* _ABOUT THIS TASK_
Render all of the lines below as a JSON list of strings, with one string for each line and any blank lines omitted.

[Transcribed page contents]
- - -

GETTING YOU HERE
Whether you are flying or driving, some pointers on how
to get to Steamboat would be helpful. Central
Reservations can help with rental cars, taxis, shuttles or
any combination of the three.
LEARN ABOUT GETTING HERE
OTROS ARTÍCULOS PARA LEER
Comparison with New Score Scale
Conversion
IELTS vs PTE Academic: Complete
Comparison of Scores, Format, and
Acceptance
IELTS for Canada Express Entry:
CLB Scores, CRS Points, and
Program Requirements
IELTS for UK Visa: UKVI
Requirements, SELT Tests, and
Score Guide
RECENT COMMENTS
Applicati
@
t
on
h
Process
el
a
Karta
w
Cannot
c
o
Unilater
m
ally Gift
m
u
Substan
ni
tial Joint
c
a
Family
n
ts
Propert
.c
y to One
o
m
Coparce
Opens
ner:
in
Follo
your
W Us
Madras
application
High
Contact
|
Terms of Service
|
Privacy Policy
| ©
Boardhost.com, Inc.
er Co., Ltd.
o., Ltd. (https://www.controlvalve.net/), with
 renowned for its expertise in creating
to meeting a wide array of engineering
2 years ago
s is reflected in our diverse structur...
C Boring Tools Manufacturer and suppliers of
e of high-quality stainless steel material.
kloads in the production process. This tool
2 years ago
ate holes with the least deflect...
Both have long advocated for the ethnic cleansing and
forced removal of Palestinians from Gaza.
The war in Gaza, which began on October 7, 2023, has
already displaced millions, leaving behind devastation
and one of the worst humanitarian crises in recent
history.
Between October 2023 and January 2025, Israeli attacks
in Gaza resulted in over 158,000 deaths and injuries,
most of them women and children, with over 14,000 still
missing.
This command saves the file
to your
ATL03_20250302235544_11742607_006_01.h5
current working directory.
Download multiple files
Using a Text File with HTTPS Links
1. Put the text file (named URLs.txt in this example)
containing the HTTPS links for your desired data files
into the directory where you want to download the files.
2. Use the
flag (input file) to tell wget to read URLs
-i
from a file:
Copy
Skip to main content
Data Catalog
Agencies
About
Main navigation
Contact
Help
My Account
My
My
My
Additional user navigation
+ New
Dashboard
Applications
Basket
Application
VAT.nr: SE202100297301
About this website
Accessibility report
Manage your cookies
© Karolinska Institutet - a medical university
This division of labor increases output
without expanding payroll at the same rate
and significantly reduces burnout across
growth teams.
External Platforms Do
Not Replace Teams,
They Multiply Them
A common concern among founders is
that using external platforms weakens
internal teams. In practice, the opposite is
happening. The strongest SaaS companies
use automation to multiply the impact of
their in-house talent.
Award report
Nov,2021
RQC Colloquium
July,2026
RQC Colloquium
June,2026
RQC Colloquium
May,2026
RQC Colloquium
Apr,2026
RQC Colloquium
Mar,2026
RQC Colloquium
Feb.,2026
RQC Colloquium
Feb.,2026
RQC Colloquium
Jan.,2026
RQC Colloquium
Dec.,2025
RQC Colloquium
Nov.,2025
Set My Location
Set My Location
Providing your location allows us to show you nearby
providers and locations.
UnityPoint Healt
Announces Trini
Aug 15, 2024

- - -

* _OUTPUT OF THE TASK_
[
  "GETTING YOU HERE",
  "Whether you are flying or driving, some pointers on how",
  "to get to Steamboat would be helpful. Central",
  "Reservations can help with rental cars, taxis, shuttles or",
  "any combination of the three.",
  "LEARN ABOUT GETTING HERE",
  "OTROS ARTÍCULOS PARA LEER",
  "Comparison with New Score Scale",
  "Conversion",
  "IELTS vs PTE Academic: Complete",
  "Comparison of Scores, Format, and",
  "Acceptance",
  "IELTS for Canada Express Entry:",
  "CLB Scores, CRS Points, and",
  "Program Requirements",
  "IELTS for UK Visa: UKVI",
  "Requirements, SELT Tests, and",
  "Score Guide",
  "RECENT COMMENTS",
  "Applicati",
  "@",
  "t",
  "on",
  "h",
  "Process",
  "el",
  "a",
  "Karta",
  "w",
  "Cannot",
  "c",
  "o",
  "Unilater",
  "m",
  "ally Gift",
  "m",
  "u",
  "Substan",
  "ni",
  "tial Joint",
  "c",
  "a",
  "Family",
  "n",
  "ts",
  "Propert",
  ".c",
  "y to One",
  "o",
  "m",
  "Coparce",
  "Opens",
  "ner:",
  "in",
  "Follo",
  "your",
  "W Us",
  "Madras",
  "application",
  "High",
  "Contact",
  "|",
  "Terms of Service",
  "|",
  "Privacy Policy",
  "| ©",
  "Boardhost.com, Inc.",
  "er Co., Ltd.",
  "o., Ltd. (https://www.controlvalve.net/), with",
  " renowned for its expertise in creating",
  "to meeting a wide array of engineering",
  "2 years ago",
  "s is reflected in our diverse structur...",
  "C Boring Tools Manufacturer and suppliers of",
  "e of high-quality stainless steel material.",
  "kloads in the production process. This tool",
  "2 years ago",
  "ate holes with the least deflect...",
  "Both have long advocated for the ethnic cleansing and",
  "forced removal of Palestinians from Gaza.",
  "The war in Gaza, which began on October 7, 2023, has",
  "already displaced millions, leaving behind devastation",
  "and one of the worst humanitarian crises in recent",
  "history.",
  "Between October 2023 and January 2025, Israeli attacks",
  "in Gaza resulted in over 158,000 deaths and injuries,",
  "most of them women and children, with over 14,000 still",
  "missing.",
  "This command saves the file",
  "to your",
  "ATL03_20250302235544_11742607_006_01.h5",
  "current working directory.",
  "Download multiple files",
  "Using a Text File with HTTPS Links",
  "1. Put the text file (named URLs.txt in this example)",
  "containing the HTTPS links for your desired data files",
  "into the directory where you want to download the files.",
  "2. Use the",
  "flag (input file) to tell wget to read URLs",
  "-i",
  "from a file:",
  "Copy",
  "Skip to main content",
  "Data Catalog",
  "Agencies",
  "About",
  "Main navigation",
  "Contact",
  "Help",
  "My Account",
  "My",
  "My",
  "My",
  "Additional user navigation",
  "+ New",
  "Dashboard",
  "Applications",
  "Basket",
  "Application",
  "VAT.nr: SE202100297301",
  "About this website",
  "Accessibility report",
  "Manage your cookies",
  "© Karolinska Institutet - a medical university",
  "This division of labor increases output",
  "without expanding payroll at the same rate",
  "and significantly reduces burnout across",
  "growth teams.",
  "External Platforms Do",
  "Not Replace Teams,",
  "They Multiply Them",
  "A common concern among founders is",
  "that using external platforms weakens",
  "internal teams. In practice, the opposite is",
  "happening. The strongest SaaS companies",
  "use automation to multiply the impact of",
  "their in-house talent.",
  "Award report",
  "Nov,2021",
  "RQC Colloquium",
  "July,2026",
  "RQC Colloquium",
  "June,2026",
  "RQC Colloquium",
  "May,2026",
  "RQC Colloquium",
  "Apr,2026",
  "RQC Colloquium",
  "Mar,2026",
  "RQC Colloquium",
  "Feb.,2026",
  "RQC Colloquium",
  "Feb.,2026",
  "RQC Colloquium",
  "Jan.,2026",
  "RQC Colloquium",
  "Dec.,2025",
  "RQC Colloquium",
  "Nov.,2025",
  "Set My Location",
  "Set My Location",
  "Providing your location allows us to show you nearby",
  "providers and locations.",
  "UnityPoint Healt",
  "Announces Trini",
  "Aug 15, 2024"
]